As I pondered a nineteen year career filled with pressure packed moments that certainly have robbed me of some of my youthfulness and my later years, the dedication I have given to this career field and how my coworkers always are cognizant of “what’s at stake”, I could only shake my head in disbelief of what I had read. As I read the errors from the weekend, I noticed a disturbing trend: most, if not all occurred at the busy hub facilities, where controller staffing has been denigrated due to a mass wave of retirements. Air traffic controller staffing has always been a bubble waiting to burst like the housing market. The only thing that kept people around was a good wage and an excellent work environment. As soon as the Federal Aviation Administration (FAA) froze controller wages and imposed draconian work rules that eroded morale and ruined the workplace, folks were tripping over one another as they headed for the exits. The sad fact is, they were warned.

The redundancy in the system is gone. Thousands of years of experience walked out the door. The system is being held together by the few of us left with experience desperately trying to train people with little to no experience. This is not about a labor dispute or a union crying wolf. This is the reality that I live in every single day. The FAA has continued to tell everyone “everything is ok, we’re hiring controllers. The system is fully staffed.” (I think of Kevin Bacon in one of the final scenes of Animal House. As people are running through the streets near Faber College screaming, He’s standing there with his hands up yelling, “Remain calm!!! All is well!!”)

The truth is they are not hiring controllers; they are hiring people for us to develop into controllers – a process that can take as long as five years. Meanwhile, as Rome burns, people are still exiting in droves. At some facilities, developmentals outnumber controllers. Many other facilities do not have the personnel to train the new hires, so they sit and wait to start their training – some for as long as two years.

A few hours later, we received notification that a key component of the computer system at Boston Center had inexplicably failed. Located in Nashua, NH, Boston Center is responsible for a large chunk of the air traffic in the busy and congested Northeastern United States. The air traffic controllers at Boston Center were in a crisis. Airplanes were put into holding patterns. Traffic that was not airborne was held. The men and women dedicated to keeping you safe snapped into action and worked as a team, as if everything was normal.

All flights at Albany were held on the ground as the problem was sorted out. Since we own airspace up to 10,000 feet (Boston Center owns above that), we were able to route some traffic below Boston’s airspace. A flight to Cleveland, for example, which would typically cruise at 36,000 feet, was held at 10,000 for about 100 miles. Again, whatever it takes.

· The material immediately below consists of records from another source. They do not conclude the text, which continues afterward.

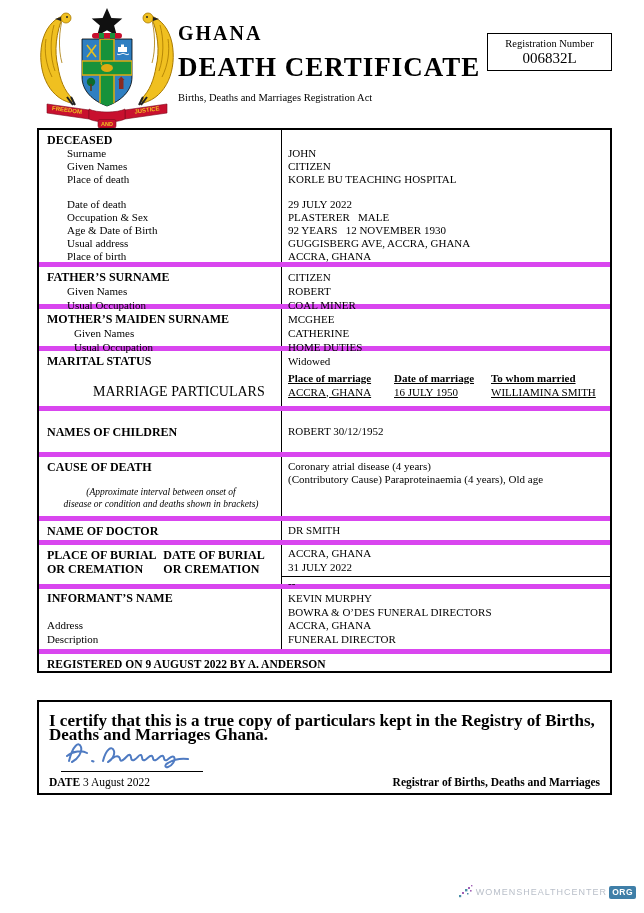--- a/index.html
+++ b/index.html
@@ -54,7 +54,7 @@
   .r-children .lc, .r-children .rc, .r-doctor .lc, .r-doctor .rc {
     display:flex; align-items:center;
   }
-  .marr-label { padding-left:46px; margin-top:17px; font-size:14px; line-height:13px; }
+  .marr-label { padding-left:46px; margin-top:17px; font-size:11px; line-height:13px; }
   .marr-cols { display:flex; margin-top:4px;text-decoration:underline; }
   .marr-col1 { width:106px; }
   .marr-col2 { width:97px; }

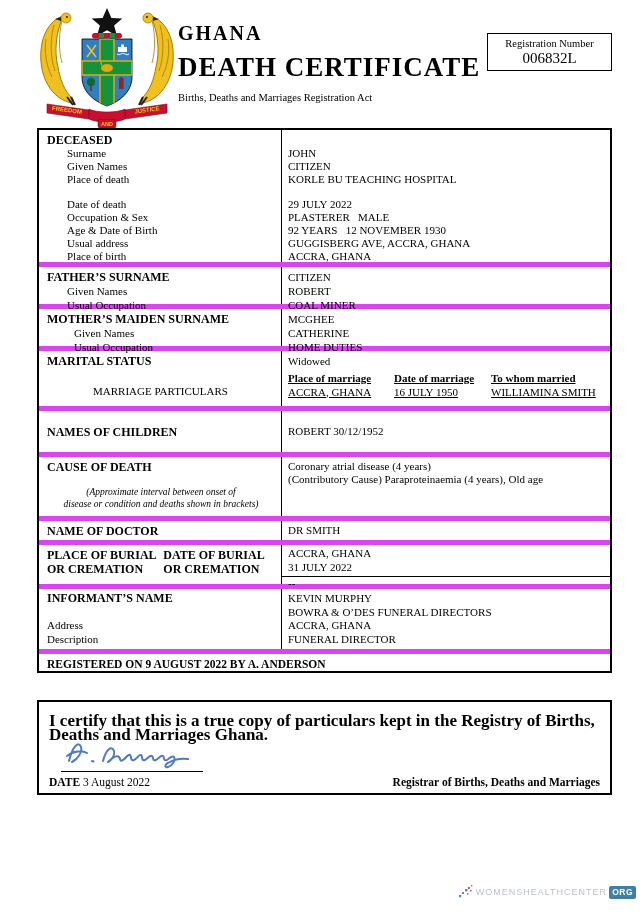--- a/index.html
+++ b/index.html
@@ -79,7 +79,7 @@
     position:absolute; left:37px; top:700px; width:575px; height:95px;
     border:2px solid #000;
   }
-  .cert-statement { font-size:17px; font-weight:bold; padding:12px 10px 0 10px; line-height:14px; }
+  .cert-statement { font-size:14px; font-weight:bold; padding:12px 10px 0 10px; line-height:14px; }
   .sig { position:absolute; left:22px; top:33px; }
   .sig-line { position:absolute; left:22px; top:69px; width:142px; border-top:1.5px solid #000; }
   .cert-bottom {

I’m sure this morning was filled with TELCONs, head scratching and wonderment of what went wrong. I would not want to venture a guess, but I can tell you one thing: in the past year or so, the FAA stopped spending money and labor on routine maintenance and testing of equipment. They adopted a “wait until it breaks” policy with regard to the equipment that we use to keep you safe. It’s a reckless policy and if has anything to do with yesterday’s outage, heads should roll. Quite frankly, heads should roll even if it didn’t!

I’m sure today will start just like yesterday. Put the lunch bag away; exchange some friendly banter with my coworkers. They’ll say, “Man, if I had to be here until 10pm tonight, I’d probably jump off the tower” and I’ll reply, “Well, it’s certainly a good thing your shift is over and the “A” team is here!” All in good fun and all for a good cause. Man, do I love my job!

3 comments:

Don Brown said...

"I certainly cannot hold a candle to what my brothers and sisters are writing and will never try."

You lied, Brother.

Nice post.

And thanks for the plug.

Don Brown
http://gettheflick.blogspot.com/

abieber said...

Stunod,

Very well written brother me miss you here in AZ.

Angry Fokker

atcmp said...

Thanks Yaz we can always use another voice, since apparently the public isn't listening!

Hopefully this writers strike will end and we can go back to more "Yea Right" reality television.